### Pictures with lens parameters
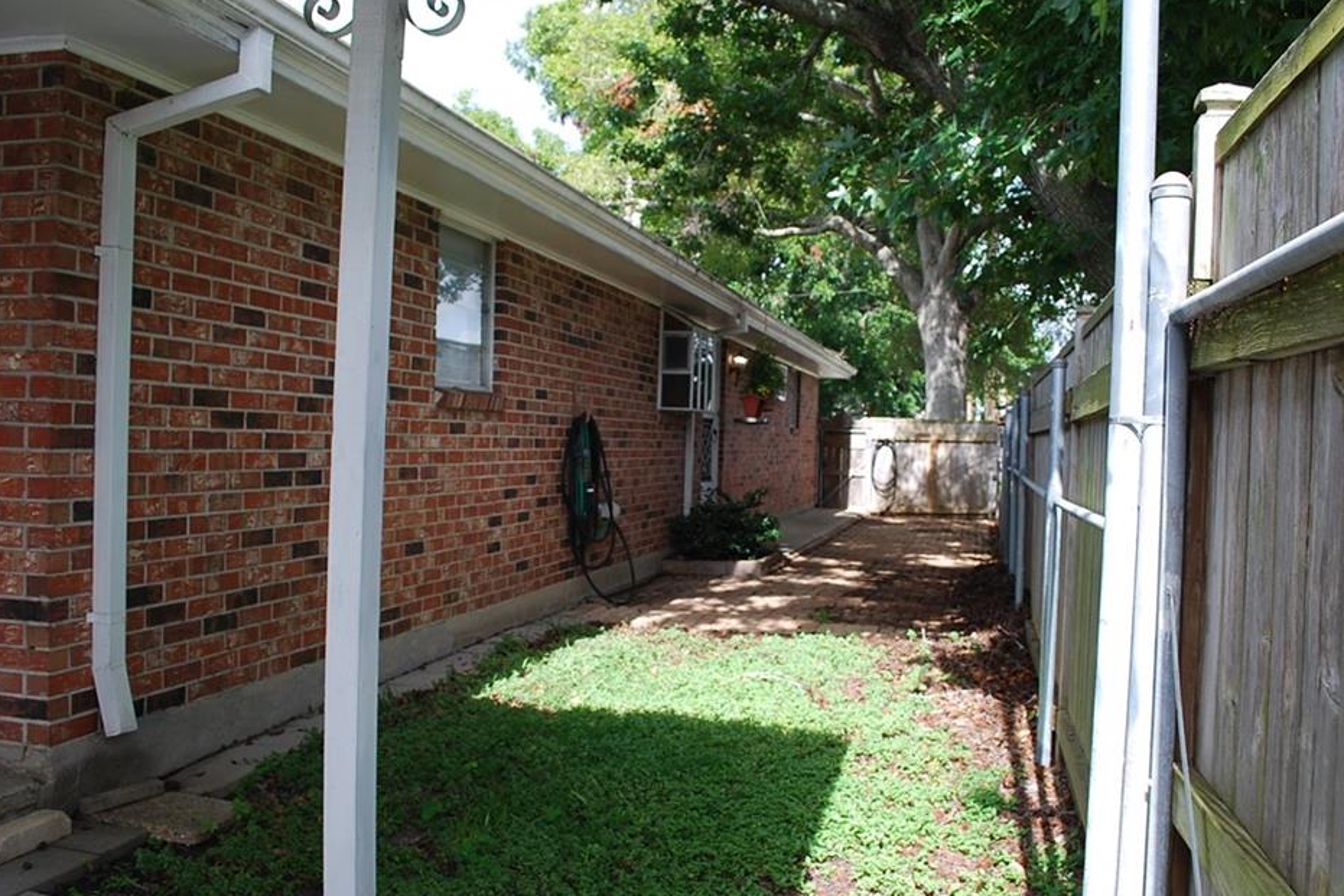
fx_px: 1232
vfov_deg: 40.0
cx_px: 697
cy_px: 466
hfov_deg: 57.2
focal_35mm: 33
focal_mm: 20
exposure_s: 1/125
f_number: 5.6
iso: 110
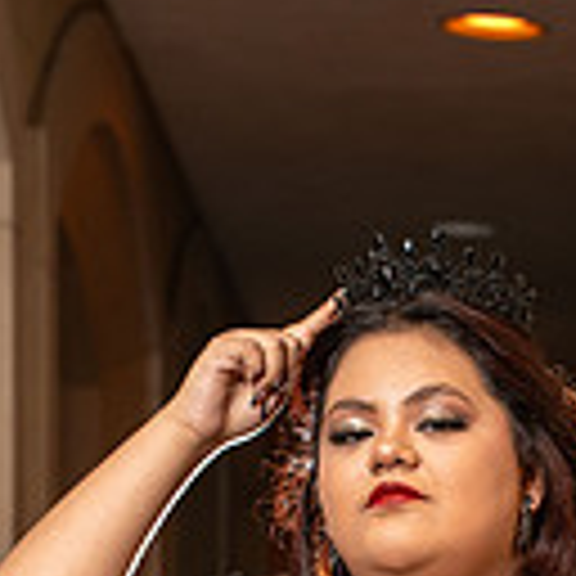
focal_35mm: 206
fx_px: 3878
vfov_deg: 8.2
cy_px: 976
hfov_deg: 8.5
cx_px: 558
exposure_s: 1/200
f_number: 5.6
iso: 500
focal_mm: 69
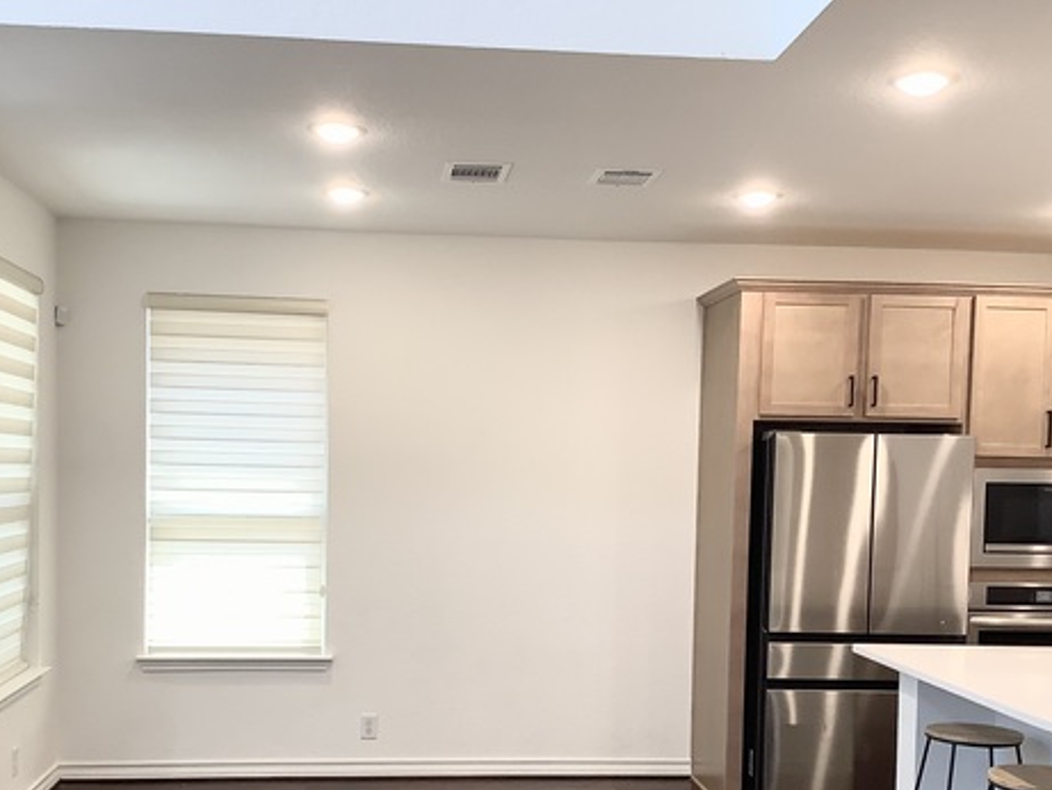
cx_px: 502
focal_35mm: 43
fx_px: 1307
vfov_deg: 33.2
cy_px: 546
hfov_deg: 43.8
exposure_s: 1/60
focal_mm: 3.3
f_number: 2.4
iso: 100
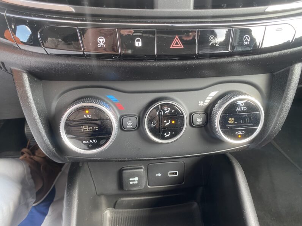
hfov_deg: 67.3
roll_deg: -2.6
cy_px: 113
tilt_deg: -33.8
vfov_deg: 53.1
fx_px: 227
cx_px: 151
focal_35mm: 26
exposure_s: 1/81
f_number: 1.8
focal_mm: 4.25
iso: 125
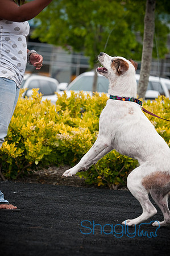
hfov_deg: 7.0
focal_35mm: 195
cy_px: 128
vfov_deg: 10.6
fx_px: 1384
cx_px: 85
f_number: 5.6
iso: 320
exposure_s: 1/400
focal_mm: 130
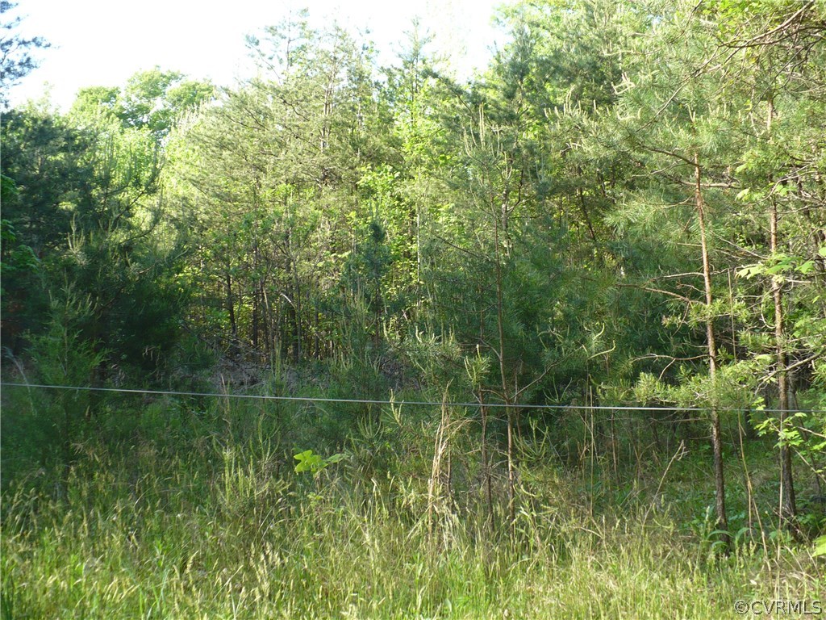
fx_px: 883
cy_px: 310
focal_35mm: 37
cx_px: 413
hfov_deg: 50.1
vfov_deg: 38.7
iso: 100
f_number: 2.8
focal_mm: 6.1
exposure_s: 1/200
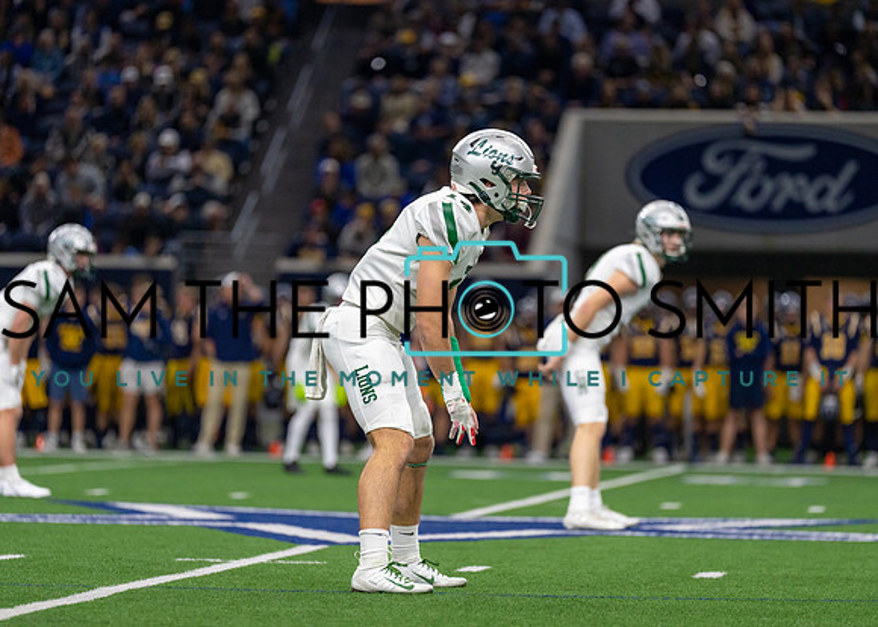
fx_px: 5225
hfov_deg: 9.6
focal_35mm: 210
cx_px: 439
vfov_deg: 6.9
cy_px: 314
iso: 1600
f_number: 2.8
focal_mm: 200
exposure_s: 1/1000
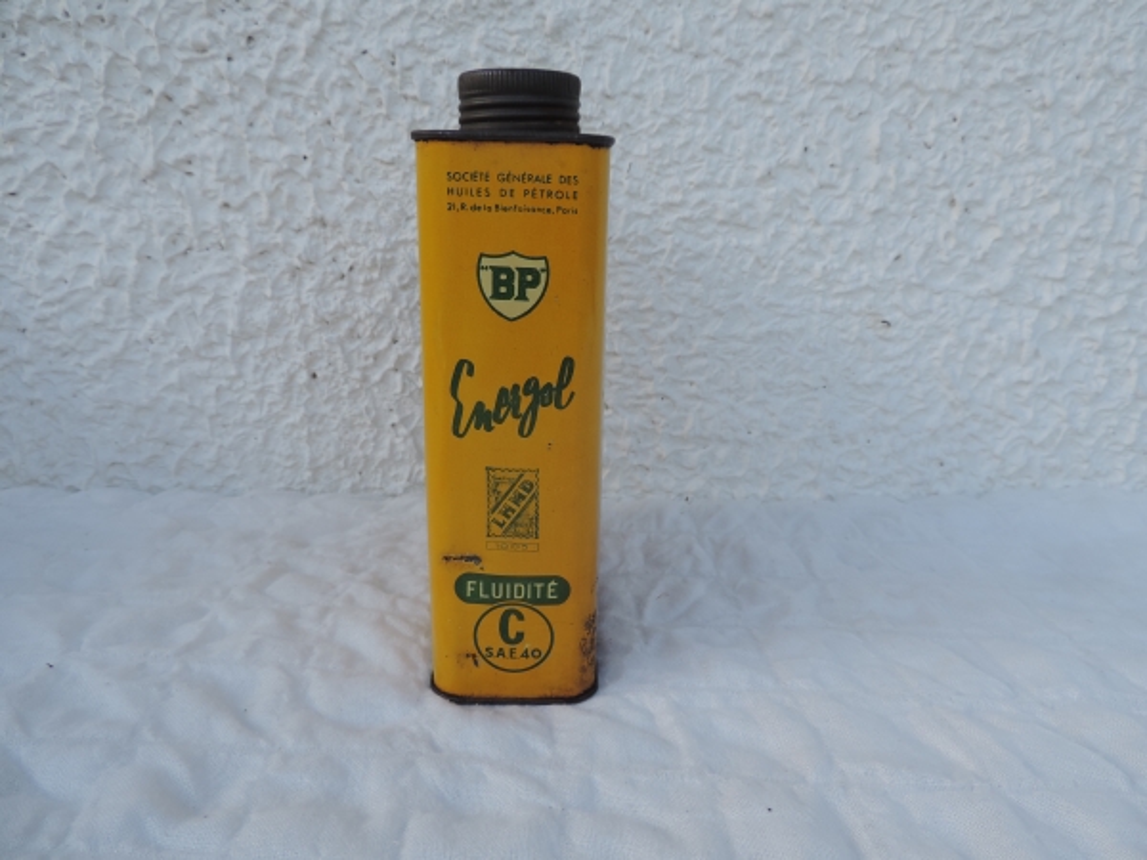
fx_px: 795
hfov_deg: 71.6
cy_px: 430
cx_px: 574
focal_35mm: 24
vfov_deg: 56.8
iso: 80
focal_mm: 4.3
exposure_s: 1/500
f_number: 3
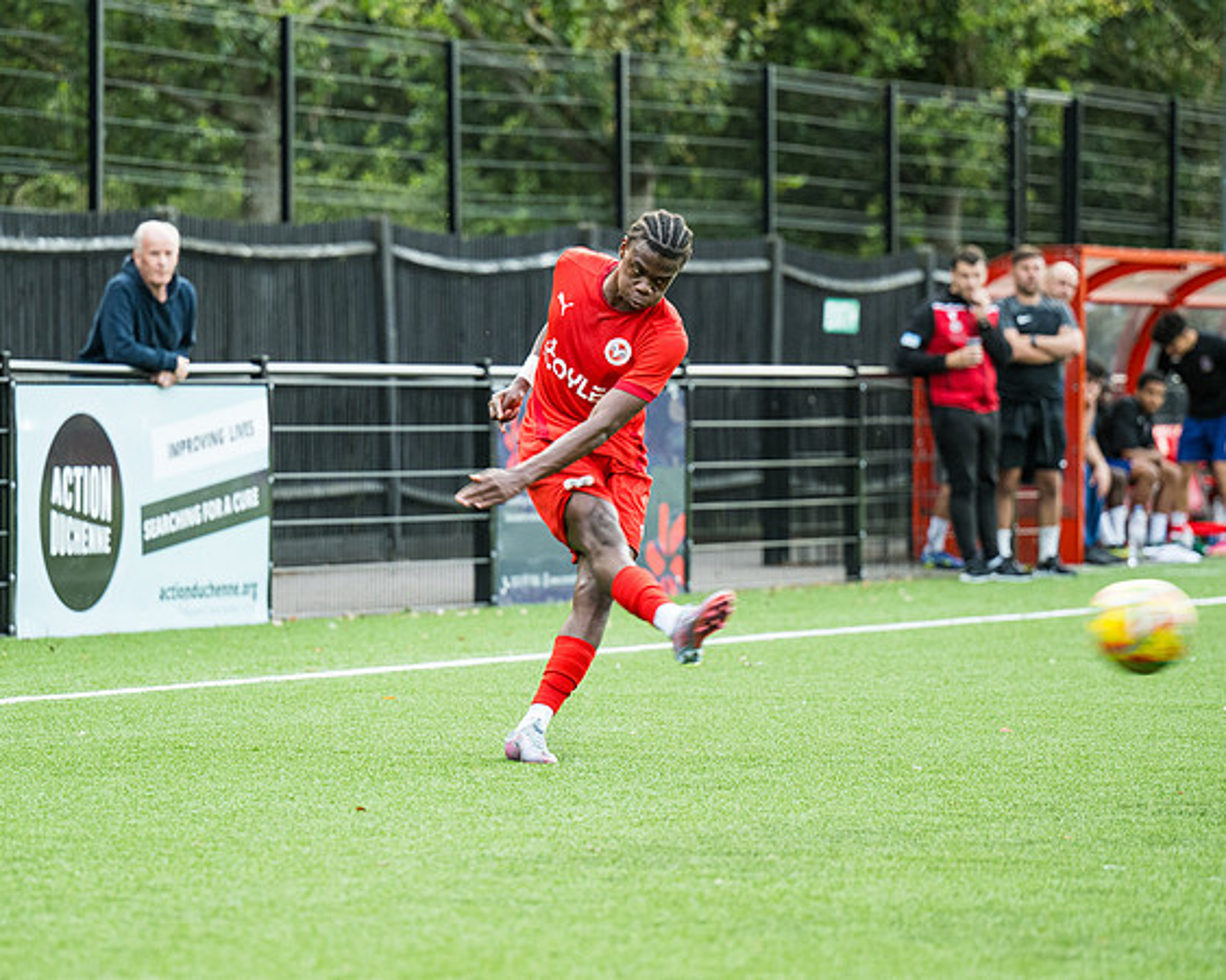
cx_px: 454
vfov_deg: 7.5
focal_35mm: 206
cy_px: 488
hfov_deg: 9.4
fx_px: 7461
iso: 800
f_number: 2.8
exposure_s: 1/400
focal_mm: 125
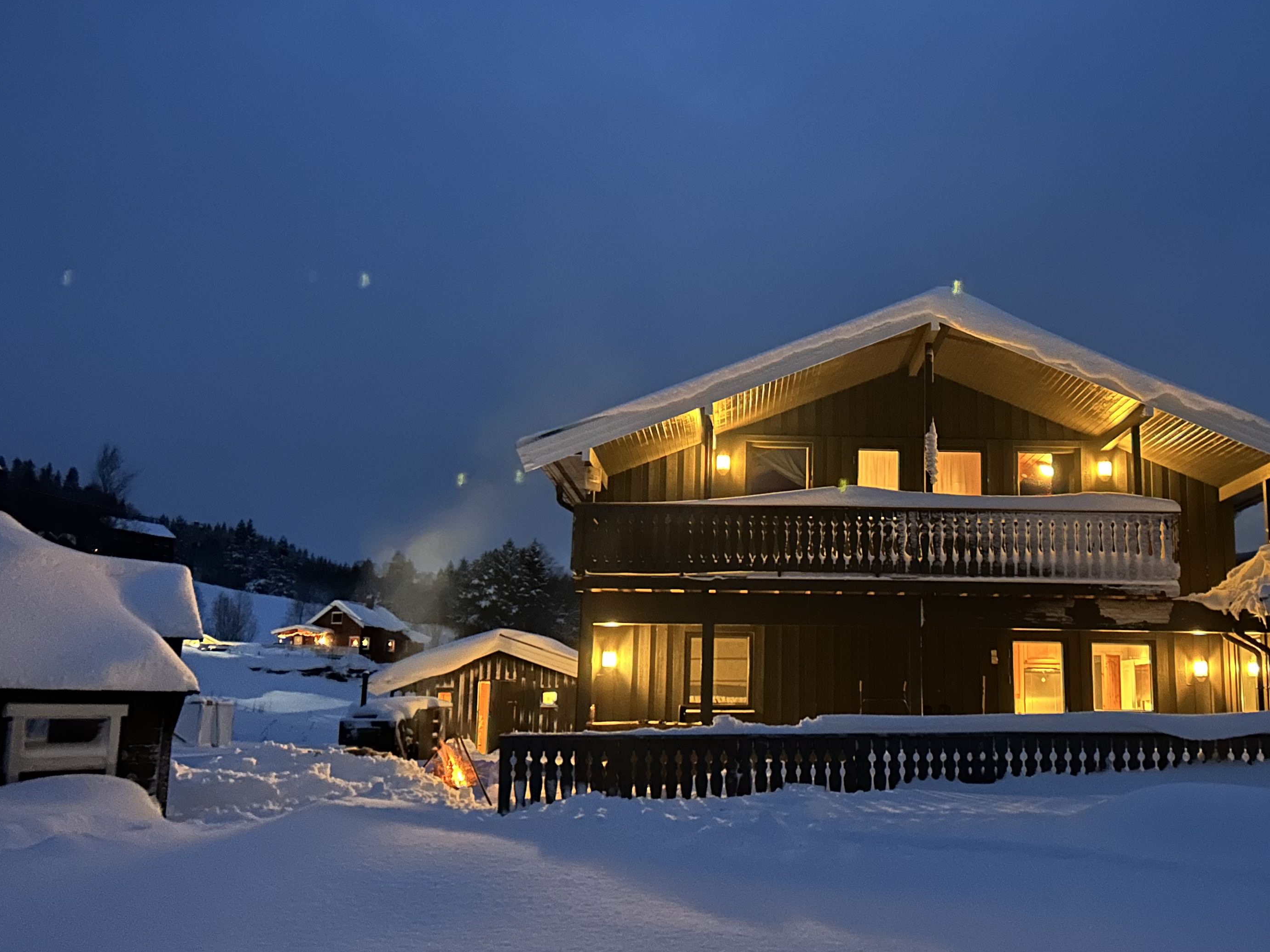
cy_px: 464
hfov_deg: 48.6
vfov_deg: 37.7
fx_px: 1394
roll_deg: +0.5
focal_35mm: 38
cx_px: 777
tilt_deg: +9.8
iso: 1600
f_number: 1.5
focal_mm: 5.7
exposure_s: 1/14
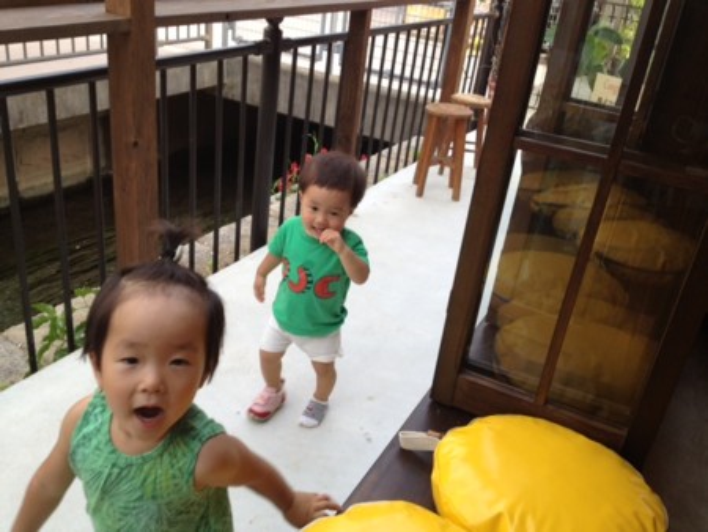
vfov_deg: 40.7
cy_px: 266
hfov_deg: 52.6
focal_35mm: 35
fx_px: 716
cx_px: 354
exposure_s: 1/120
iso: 50
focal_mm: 4.28
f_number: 2.4
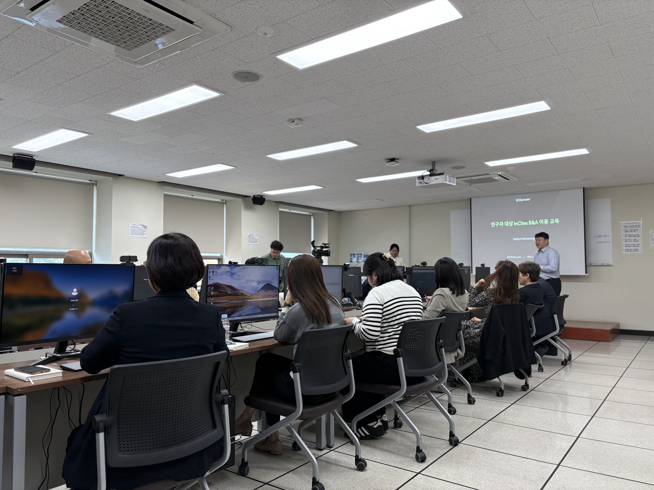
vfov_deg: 53.1
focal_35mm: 26
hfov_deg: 67.3
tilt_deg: +2.9
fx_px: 491
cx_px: 327
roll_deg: +0.5
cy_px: 245
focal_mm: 5.96
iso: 100
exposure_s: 1/142
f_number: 1.6
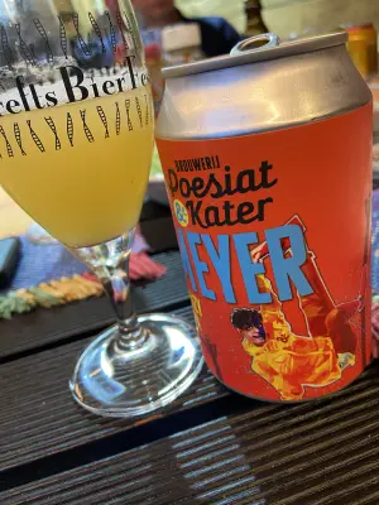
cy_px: 252
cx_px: 190
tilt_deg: -24.5
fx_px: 380
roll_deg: +10.3
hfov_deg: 53.1
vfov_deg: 67.3
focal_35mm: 26
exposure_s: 1/33
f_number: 1.8
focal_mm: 4.25
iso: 400
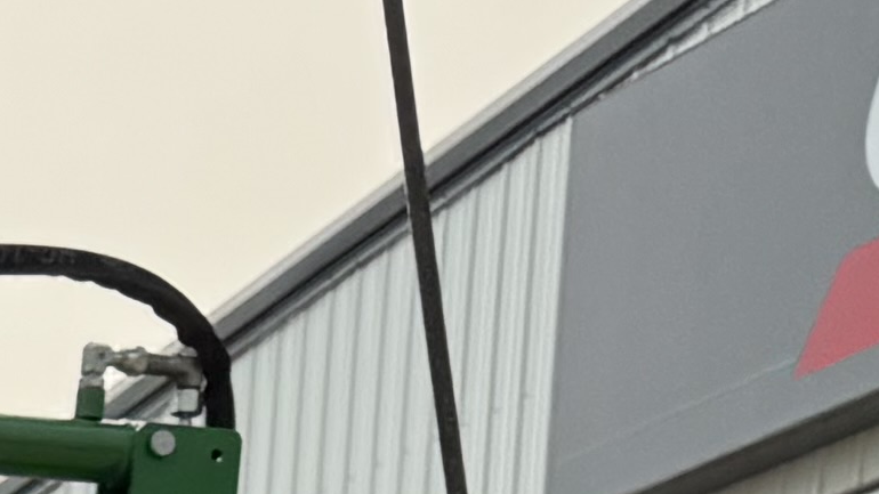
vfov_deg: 5.5
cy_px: 1985
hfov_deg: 9.3
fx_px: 4521
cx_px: -1566
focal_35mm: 194
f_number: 1.78
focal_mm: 6.76
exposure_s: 1/4310
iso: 80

### Exercise brief
Restate the records above verbatim. Pictures stay out.

### Written reply
fx_px: 1232
vfov_deg: 40.0
cx_px: 697
cy_px: 466
hfov_deg: 57.2
focal_35mm: 33
focal_mm: 20
exposure_s: 1/125
f_number: 5.6
iso: 110
focal_35mm: 206
fx_px: 3878
vfov_deg: 8.2
cy_px: 976
hfov_deg: 8.5
cx_px: 558
exposure_s: 1/200
f_number: 5.6
iso: 500
focal_mm: 69
cx_px: 502
focal_35mm: 43
fx_px: 1307
vfov_deg: 33.2
cy_px: 546
hfov_deg: 43.8
exposure_s: 1/60
focal_mm: 3.3
f_number: 2.4
iso: 100
hfov_deg: 67.3
roll_deg: -2.6
cy_px: 113
tilt_deg: -33.8
vfov_deg: 53.1
fx_px: 227
cx_px: 151
focal_35mm: 26
exposure_s: 1/81
f_number: 1.8
focal_mm: 4.25
iso: 125
hfov_deg: 7.0
focal_35mm: 195
cy_px: 128
vfov_deg: 10.6
fx_px: 1384
cx_px: 85
f_number: 5.6
iso: 320
exposure_s: 1/400
focal_mm: 130
fx_px: 883
cy_px: 310
focal_35mm: 37
cx_px: 413
hfov_deg: 50.1
vfov_deg: 38.7
iso: 100
f_number: 2.8
focal_mm: 6.1
exposure_s: 1/200
fx_px: 5225
hfov_deg: 9.6
focal_35mm: 210
cx_px: 439
vfov_deg: 6.9
cy_px: 314
iso: 1600
f_number: 2.8
focal_mm: 200
exposure_s: 1/1000
fx_px: 795
hfov_deg: 71.6
cy_px: 430
cx_px: 574
focal_35mm: 24
vfov_deg: 56.8
iso: 80
focal_mm: 4.3
exposure_s: 1/500
f_number: 3
cx_px: 454
vfov_deg: 7.5
focal_35mm: 206
cy_px: 488
hfov_deg: 9.4
fx_px: 7461
iso: 800
f_number: 2.8
exposure_s: 1/400
focal_mm: 125
cy_px: 464
hfov_deg: 48.6
vfov_deg: 37.7
fx_px: 1394
roll_deg: +0.5
focal_35mm: 38
cx_px: 777
tilt_deg: +9.8
iso: 1600
f_number: 1.5
focal_mm: 5.7
exposure_s: 1/14
vfov_deg: 40.7
cy_px: 266
hfov_deg: 52.6
focal_35mm: 35
fx_px: 716
cx_px: 354
exposure_s: 1/120
iso: 50
focal_mm: 4.28
f_number: 2.4
vfov_deg: 53.1
focal_35mm: 26
hfov_deg: 67.3
tilt_deg: +2.9
fx_px: 491
cx_px: 327
roll_deg: +0.5
cy_px: 245
focal_mm: 5.96
iso: 100
exposure_s: 1/142
f_number: 1.6
cy_px: 252
cx_px: 190
tilt_deg: -24.5
fx_px: 380
roll_deg: +10.3
hfov_deg: 53.1
vfov_deg: 67.3
focal_35mm: 26
exposure_s: 1/33
f_number: 1.8
focal_mm: 4.25
iso: 400
vfov_deg: 5.5
cy_px: 1985
hfov_deg: 9.3
fx_px: 4521
cx_px: -1566
focal_35mm: 194
f_number: 1.78
focal_mm: 6.76
exposure_s: 1/4310
iso: 80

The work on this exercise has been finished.